THE EXERCISE -
Format every line of the items below as a Markdown table with the columns Row and Line, numbering each row and skipping blank lines. Leave the pictures out of your answer.

>>>

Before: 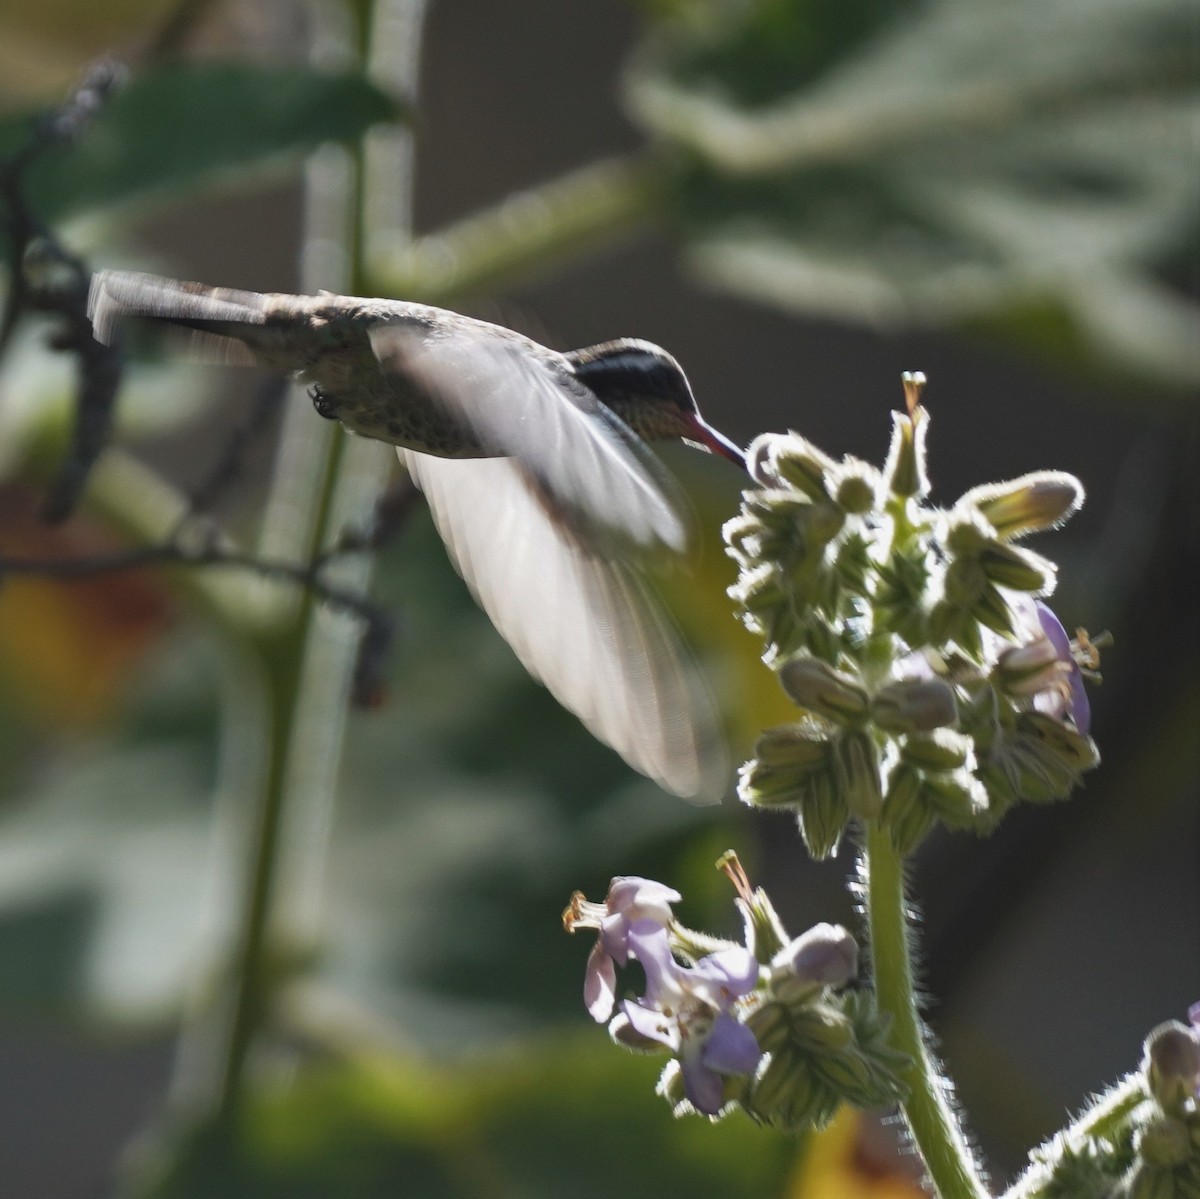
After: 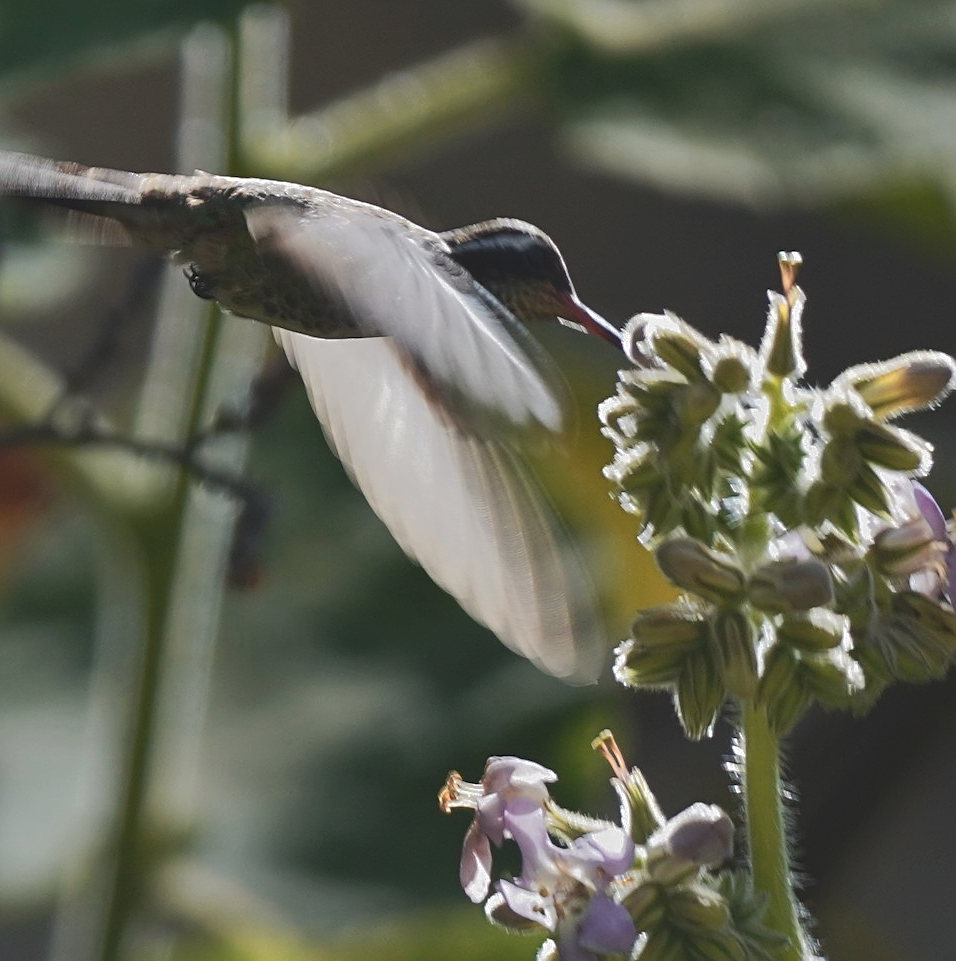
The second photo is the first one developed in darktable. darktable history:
color zones: curves: ch0 [(0.018, 0.548) (0.224, 0.64) (0.425, 0.447) (0.675, 0.575) (0.732, 0.579)]; ch1 [(0.066, 0.487) (0.25, 0.5) (0.404, 0.43) (0.75, 0.421) (0.956, 0.421)]; ch2 [(0.044, 0.561) (0.215, 0.465) (0.399, 0.544) (0.465, 0.548) (0.614, 0.447) (0.724, 0.43) (0.882, 0.623) (0.956, 0.632)]
crop and rotate: left 10.397%, top 10.053%, right 9.919%, bottom 9.784%
exposure: compensate highlight preservation false
sharpen: on, module defaults
tone curve: curves: ch0 [(0, 0) (0.003, 0.098) (0.011, 0.099) (0.025, 0.103) (0.044, 0.114) (0.069, 0.13) (0.1, 0.142) (0.136, 0.161) (0.177, 0.189) (0.224, 0.224) (0.277, 0.266) (0.335, 0.32) (0.399, 0.38) (0.468, 0.45) (0.543, 0.522) (0.623, 0.598) (0.709, 0.669) (0.801, 0.731) (0.898, 0.786) (1, 1)], color space Lab, independent channels, preserve colors none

<<<

FINAL RESULT -
| Row | Line |
|---|---|
| 1 | Before:  |
| 2 | After:  |
| 3 | The second photo is the first one developed in darktable. darktable history: |
| 4 | color zones: curves: ch0 [(0.018, 0.548) (0.224, 0.64) (0.425, 0.447) (0.675, 0.575) (0.732, 0.579)]; ch1 [(0.066, 0.487) (0.25, 0.5) (0.404, 0.43) (0.75, 0.421) (0.956, 0.421)]; ch2 [(0.044, 0.561) (0.215, 0.465) (0.399, 0.544) (0.465, 0.548) (0.614, 0.447) (0.724, 0.43) (0.882, 0.623) (0.956, 0.632)] |
| 5 | crop and rotate: left 10.397%, top 10.053%, right 9.919%, bottom 9.784% |
| 6 | exposure: compensate highlight preservation false |
| 7 | sharpen: on, module defaults |
| 8 | tone curve: curves: ch0 [(0, 0) (0.003, 0.098) (0.011, 0.099) (0.025, 0.103) (0.044, 0.114) (0.069, 0.13) (0.1, 0.142) (0.136, 0.161) (0.177, 0.189) (0.224, 0.224) (0.277, 0.266) (0.335, 0.32) (0.399, 0.38) (0.468, 0.45) (0.543, 0.522) (0.623, 0.598) (0.709, 0.669) (0.801, 0.731) (0.898, 0.786) (1, 1)], color space Lab, independent channels, preserve colors none |